▶ _EXERCISE DETAILS_
Only the lines that hold "unit" should be in the answer, each copied from the data below.

▶ _Text-based hardware design files_
* * * * * * * * *

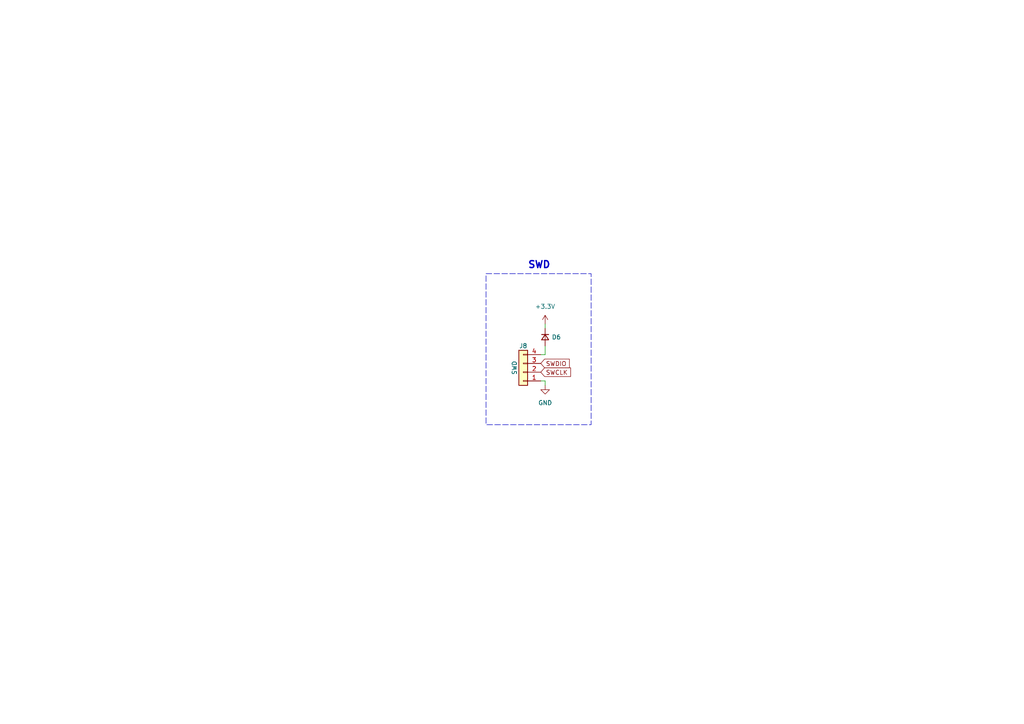
<source format=kicad_sch>
(kicad_sch (version 20230121) (generator eeschema)

  (uuid 74254009-c288-4b66-aed7-d40d357967d4)

  (paper "A4")

  (title_block
    (comment 1 "МПСТ.76721.758764.02.Э3.М")
  )

  


  (wire (pts (xy 158.115 93.98) (xy 158.115 95.25))
    (stroke (width 0) (type default))
    (uuid 368882e6-b921-47a2-afe6-6a449e963fa0)
  )
  (wire (pts (xy 158.115 110.49) (xy 158.115 111.76))
    (stroke (width 0) (type default))
    (uuid 40824c5f-5542-4ef5-9625-ecce1971ace9)
  )
  (wire (pts (xy 156.845 110.49) (xy 158.115 110.49))
    (stroke (width 0) (type default))
    (uuid 4a8c4170-b07c-40fd-ab9c-a54a1a2a44d3)
  )
  (wire (pts (xy 156.845 102.87) (xy 158.115 102.87))
    (stroke (width 0) (type default))
    (uuid 765a922c-6e1a-486d-814c-4c90b79baa17)
  )
  (wire (pts (xy 158.115 102.87) (xy 158.115 100.33))
    (stroke (width 0) (type default))
    (uuid 7bd64445-edc3-4e77-b267-7bc09672d1e3)
  )

  (rectangle (start 140.97 79.375) (end 171.45 123.19)
    (stroke (width 0) (type dash))
    (fill (type none))
    (uuid 2be6123f-f180-4584-b767-32433d23165c)
  )

  (text "SWD" (at 153.035 78.105 0)
    (effects (font (size 2 2) bold) (justify left bottom))
    (uuid 2a41c7b8-e2ac-4ba6-9ad6-887b3176c7e1)
  )

  (global_label "SWCLK" (shape input) (at 156.845 107.95 0) (fields_autoplaced)
    (effects (font (size 1.27 1.27)) (justify left))
    (uuid 3e0a368a-801e-4d4c-85b1-171308fe9ea2)
    (property "Intersheetrefs" "${INTERSHEET_REFS}" (at 166.0592 107.95 0)
      (effects (font (size 1.27 1.27)) (justify left) hide)
    )
  )
  (global_label "SWDIO" (shape input) (at 156.845 105.41 0) (fields_autoplaced)
    (effects (font (size 1.27 1.27)) (justify left))
    (uuid 6b920a8b-148b-4962-b8b0-758eb556b5e2)
    (property "Intersheetrefs" "${INTERSHEET_REFS}" (at 165.6964 105.41 0)
      (effects (font (size 1.27 1.27)) (justify left) hide)
    )
  )

  (symbol (lib_id "power:+3.3V") (at 158.115 93.98 0) (unit 1)
    (in_bom yes) (on_board yes) (dnp no) (fields_autoplaced)
    (uuid 27326f26-159b-4224-9503-d7071d685f96)
    (property "Reference" "#PWR070" (at 158.115 97.79 0)
      (effects (font (size 1.27 1.27)) hide)
    )
    (property "Value" "+3.3V" (at 158.115 88.9 0)
      (effects (font (size 1.27 1.27)))
    )
    (property "Footprint" "" (at 158.115 93.98 0)
      (effects (font (size 1.27 1.27)) hide)
    )
    (property "Datasheet" "" (at 158.115 93.98 0)
      (effects (font (size 1.27 1.27)) hide)
    )
    (pin "1" (uuid 5917d836-3829-4b50-8607-c038540b432b))
    (instances
      (project "Плата управления"
        (path "/75f4c67c-bbde-4446-8f82-67797a1b269f/47f4c3e6-ca16-48bd-a07f-b1f138b5b42e"
          (reference "#PWR070") (unit 1)
        )
      )
    )
  )

  (symbol (lib_id "power:GND") (at 158.115 111.76 0) (unit 1)
    (in_bom yes) (on_board yes) (dnp no) (fields_autoplaced)
    (uuid 52f777b8-5dbf-42b2-b086-e96f38009124)
    (property "Reference" "#PWR071" (at 158.115 118.11 0)
      (effects (font (size 1.27 1.27)) hide)
    )
    (property "Value" "GND" (at 158.115 116.84 0)
      (effects (font (size 1.27 1.27)))
    )
    (property "Footprint" "" (at 158.115 111.76 0)
      (effects (font (size 1.27 1.27)) hide)
    )
    (property "Datasheet" "" (at 158.115 111.76 0)
      (effects (font (size 1.27 1.27)) hide)
    )
    (pin "1" (uuid a7f013a0-1642-4cbb-a02e-049ffb787483))
    (instances
      (project "Плата управления"
        (path "/75f4c67c-bbde-4446-8f82-67797a1b269f/47f4c3e6-ca16-48bd-a07f-b1f138b5b42e"
          (reference "#PWR071") (unit 1)
        )
      )
    )
  )

  (symbol (lib_id "Connector_Generic:Conn_01x04") (at 151.765 107.95 180) (unit 1)
    (in_bom yes) (on_board yes) (dnp no)
    (uuid d8547811-635d-4580-a5cc-3c97e2919d48)
    (property "Reference" "J8" (at 151.765 100.33 0)
      (effects (font (size 1.27 1.27)))
    )
    (property "Value" "SWD" (at 149.225 106.68 90)
      (effects (font (size 1.27 1.27)))
    )
    (property "Footprint" "Connector_PinHeader_2.54mm:PinHeader_1x04_P2.54mm_Vertical" (at 151.765 107.95 0)
      (effects (font (size 1.27 1.27)) hide)
    )
    (property "Datasheet" "~" (at 151.765 107.95 0)
      (effects (font (size 1.27 1.27)) hide)
    )
    (pin "1" (uuid a54e5867-5ab7-49eb-832f-4841667ea175))
    (pin "2" (uuid 38425604-1ce6-421f-83a8-0669b753fb6b))
    (pin "3" (uuid 73b17cdd-41ef-461e-8d3a-c355caef357f))
    (pin "4" (uuid 5c616d2b-9c66-40b4-a163-7da414711b69))
    (instances
      (project "Плата управления"
        (path "/75f4c67c-bbde-4446-8f82-67797a1b269f/47f4c3e6-ca16-48bd-a07f-b1f138b5b42e"
          (reference "J8") (unit 1)
        )
      )
    )
  )

  (symbol (lib_id "Device:D_Small") (at 158.115 97.79 270) (unit 1)
    (in_bom yes) (on_board yes) (dnp no)
    (uuid f691cabb-fed1-4649-b036-c2127d0afa5d)
    (property "Reference" "D6" (at 160.02 97.79 90)
      (effects (font (size 1.27 1.27)) (justify left))
    )
    (property "Value" "D_Small" (at 160.655 99.06 90)
      (effects (font (size 1.27 1.27)) (justify left) hide)
    )
    (property "Footprint" "Diode_SMD:D_SOD-323_HandSoldering" (at 158.115 97.79 90)
      (effects (font (size 1.27 1.27)) hide)
    )
    (property "Datasheet" "~" (at 158.115 97.79 90)
      (effects (font (size 1.27 1.27)) hide)
    )
    (property "Sim.Device" "D" (at 158.115 97.79 0)
      (effects (font (size 1.27 1.27)) hide)
    )
    (property "Sim.Pins" "1=K 2=A" (at 158.115 97.79 0)
      (effects (font (size 1.27 1.27)) hide)
    )
    (pin "1" (uuid b155d52a-2d3d-4abf-b392-16b0134ad99a))
    (pin "2" (uuid 8ad422ec-41f5-43f8-abc8-6aec5c6306bd))
    (instances
      (project "Плата управления"
        (path "/75f4c67c-bbde-4446-8f82-67797a1b269f/47f4c3e6-ca16-48bd-a07f-b1f138b5b42e"
          (reference "D6") (unit 1)
        )
      )
    )
  )
)

</source>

* * * * * * * * *

▶ _TASK SOLUTION_
  (symbol (lib_id "power:+3.3V") (at 158.115 93.98 0) (unit 1)
          (reference "#PWR070") (unit 1)
  (symbol (lib_id "power:GND") (at 158.115 111.76 0) (unit 1)
          (reference "#PWR071") (unit 1)
  (symbol (lib_id "Connector_Generic:Conn_01x04") (at 151.765 107.95 180) (unit 1)
          (reference "J8") (unit 1)
  (symbol (lib_id "Device:D_Small") (at 158.115 97.79 270) (unit 1)
          (reference "D6") (unit 1)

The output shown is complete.